Task prompt »
I'd like the data beneath this line reproduced exactly, without any of its images.

---------------

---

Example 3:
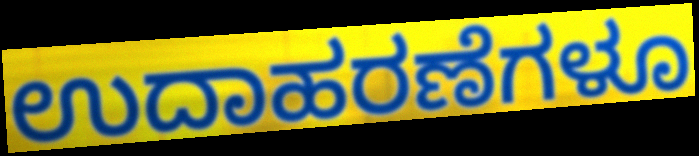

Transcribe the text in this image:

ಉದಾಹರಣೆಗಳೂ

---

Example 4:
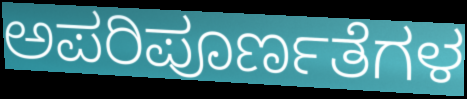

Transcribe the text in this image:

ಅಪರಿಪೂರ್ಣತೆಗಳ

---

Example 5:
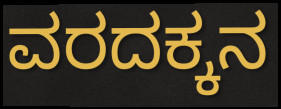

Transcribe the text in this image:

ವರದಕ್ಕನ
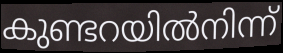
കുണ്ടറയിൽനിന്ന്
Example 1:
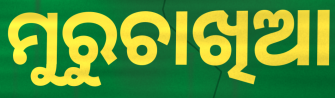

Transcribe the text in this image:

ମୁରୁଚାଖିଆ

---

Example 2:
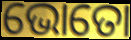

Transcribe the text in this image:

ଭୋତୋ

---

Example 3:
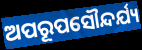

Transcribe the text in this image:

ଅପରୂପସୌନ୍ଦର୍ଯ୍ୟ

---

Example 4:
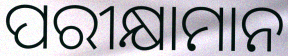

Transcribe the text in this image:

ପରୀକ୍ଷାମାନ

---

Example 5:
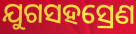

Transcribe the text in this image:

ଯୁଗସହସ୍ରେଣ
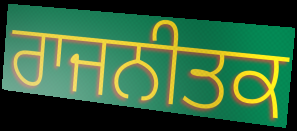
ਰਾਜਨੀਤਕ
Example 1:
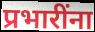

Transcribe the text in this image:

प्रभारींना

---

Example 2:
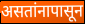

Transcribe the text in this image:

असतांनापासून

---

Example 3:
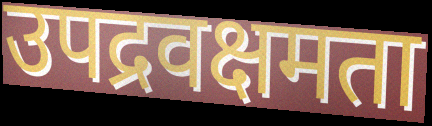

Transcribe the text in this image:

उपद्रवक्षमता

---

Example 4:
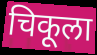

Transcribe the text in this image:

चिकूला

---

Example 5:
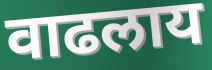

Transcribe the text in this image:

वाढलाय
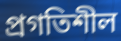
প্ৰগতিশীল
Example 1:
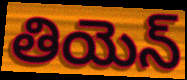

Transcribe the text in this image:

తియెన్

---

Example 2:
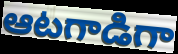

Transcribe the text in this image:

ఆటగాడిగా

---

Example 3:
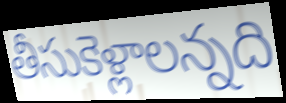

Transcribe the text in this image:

---------------

Written solution »
---

Example 3:

Transcribe the text in this image:

ಉದಾಹರಣೆಗಳೂ

---

Example 4:

Transcribe the text in this image:

ಅಪರಿಪೂರ್ಣತೆಗಳ

---

Example 5:

Transcribe the text in this image:

ವರದಕ್ಕನ
കുണ്ടറയിൽനിന്ന്
Example 1:

Transcribe the text in this image:

ମୁରୁଚାଖିଆ

---

Example 2:

Transcribe the text in this image:

ଭୋତୋ

---

Example 3:

Transcribe the text in this image:

ଅପରୂପସୌନ୍ଦର୍ଯ୍ୟ

---

Example 4:

Transcribe the text in this image:

ପରୀକ୍ଷାମାନ

---

Example 5:

Transcribe the text in this image:

ଯୁଗସହସ୍ରେଣ
ਰਾਜਨੀਤਕ
Example 1:

Transcribe the text in this image:

प्रभारींना

---

Example 2:

Transcribe the text in this image:

असतांनापासून

---

Example 3:

Transcribe the text in this image:

उपद्रवक्षमता

---

Example 4:

Transcribe the text in this image:

चिकूला

---

Example 5:

Transcribe the text in this image:

वाढलाय
প্ৰগতিশীল
Example 1:

Transcribe the text in this image:

తియెన్

---

Example 2:

Transcribe the text in this image:

ఆటగాడిగా

---

Example 3:

Transcribe the text in this image:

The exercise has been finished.